Si bien no es adecuado hablar de la ciudadanía como un concepto estático, si sería correcto hablar de un proceso. La ciudadanía no existe por sí sola – se define y se construye en acciones colectivas que persiguen cambios legislativos o sistémicos, pero también en los actos individuales de la vida cotidiana. Cada uno de nosotros contribuye en la gran unidad de la ciudad, con los actos del diario vivir – en nuestro trabajo, en nuestras decisiones éticas y en nuestras interacciones diarias con la gente. El bus, la calle, el salón de clases, la tienda: la vida cotidiana es el espacio político más amplio, más rico y activo, es el lugar donde las leyes se obvian o cobran vida, donde las acciones se manifiestan, consciente o inconscientemente.

La educación colombiana tiene un largo camino por recorrer. Aún está lejos de tener el diseño sólido de un plan que unifique nuestro entendimiento de la ciudadanía. Parafrasear a John F. Kennedy es un obvio lugar común en este tema, pero no sería mala idea reflexionar: en lugar de preguntarnos que puede hacer la ciudad por nosotros, preguntémonos nosotros qué podemos hacer por la ciudad.

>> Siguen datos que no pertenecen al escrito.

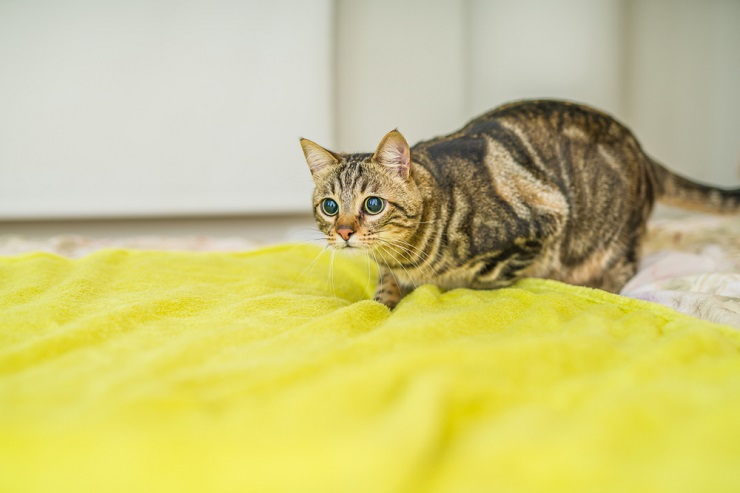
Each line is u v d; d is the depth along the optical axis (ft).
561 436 2.08
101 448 2.02
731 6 12.43
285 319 4.03
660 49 12.55
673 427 2.15
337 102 12.13
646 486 1.81
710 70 12.62
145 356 3.14
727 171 12.81
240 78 11.14
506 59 11.91
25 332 3.65
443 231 5.16
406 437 1.91
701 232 8.40
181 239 8.89
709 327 3.40
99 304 4.34
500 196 5.28
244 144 11.31
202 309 4.36
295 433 2.11
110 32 10.70
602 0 11.40
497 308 4.02
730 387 2.49
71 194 10.97
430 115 12.37
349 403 2.28
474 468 1.94
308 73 11.23
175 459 1.98
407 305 4.36
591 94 11.59
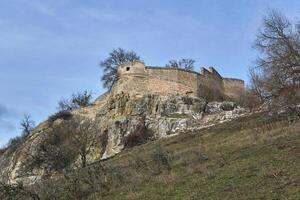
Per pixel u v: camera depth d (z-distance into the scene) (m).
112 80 90.00
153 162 36.41
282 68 47.22
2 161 84.88
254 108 55.91
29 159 67.50
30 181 60.28
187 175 30.72
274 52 48.59
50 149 59.22
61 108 92.50
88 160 65.25
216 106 69.75
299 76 46.44
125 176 33.72
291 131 37.16
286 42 47.91
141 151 50.69
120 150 65.56
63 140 67.56
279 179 24.97
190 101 70.44
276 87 47.41
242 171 28.19
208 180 28.20
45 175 55.66
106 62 91.62
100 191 31.72
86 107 81.50
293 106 45.75
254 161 29.91
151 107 70.62
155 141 56.28
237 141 39.12
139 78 74.75
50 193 32.19
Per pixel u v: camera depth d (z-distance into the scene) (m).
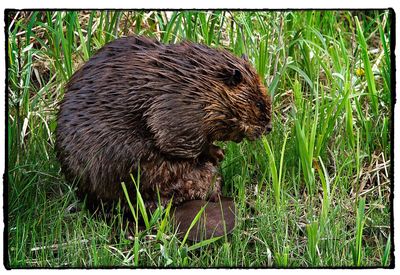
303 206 9.62
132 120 8.87
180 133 8.91
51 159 9.98
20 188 9.59
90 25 10.42
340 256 9.12
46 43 11.09
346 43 11.52
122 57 8.98
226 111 9.03
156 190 9.10
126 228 8.95
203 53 9.02
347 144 10.34
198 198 9.34
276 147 10.08
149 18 11.25
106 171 8.94
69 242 8.98
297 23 11.18
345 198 9.76
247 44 10.88
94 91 8.93
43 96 10.77
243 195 9.44
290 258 9.04
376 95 10.35
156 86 8.84
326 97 10.62
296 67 10.26
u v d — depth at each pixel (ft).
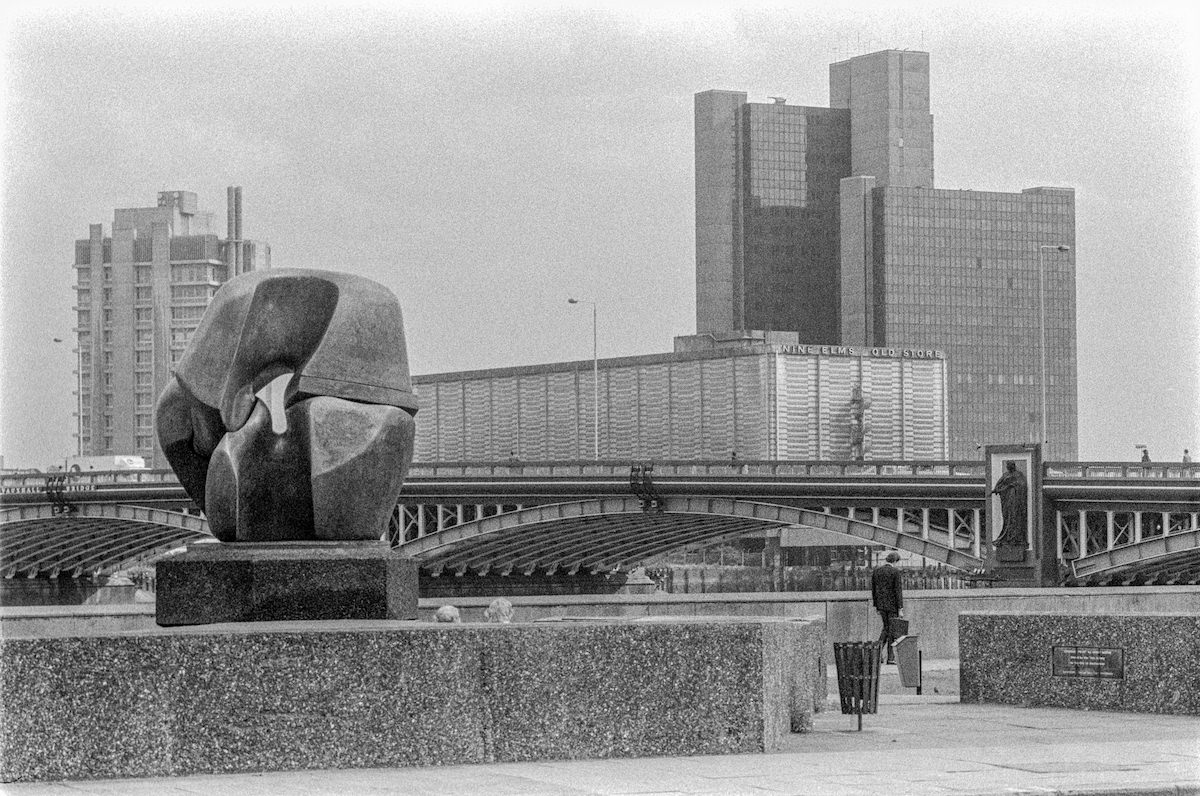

Votar es un acto importante en el ejercicio de nuestra ciudadanía, pero no nos exime de las responsabilidades diarias de un mundo interdependiente. Hay trabajo por hacer y los cambios más relevantes no son siempre en las infraestructuras – los cambios culturales generan nuevos patrones de comportamiento, generan un mayor sentido de pertenencia y motivan a otros a contribuir en la construcción y negociación social.

La ciudadanía es un proceso creativo que promueve nuestra capacidad de iniciativa y participación . . . es un ejercicio que nos invita a ser los constructores de nuestra realidad cotidiana, los diseñadores de una sociedad más justa, los dueños de nuestro propio destino y los promotores del desarrollo de nuestra humanidad. Este es un llamado para recuperar nuestra poder.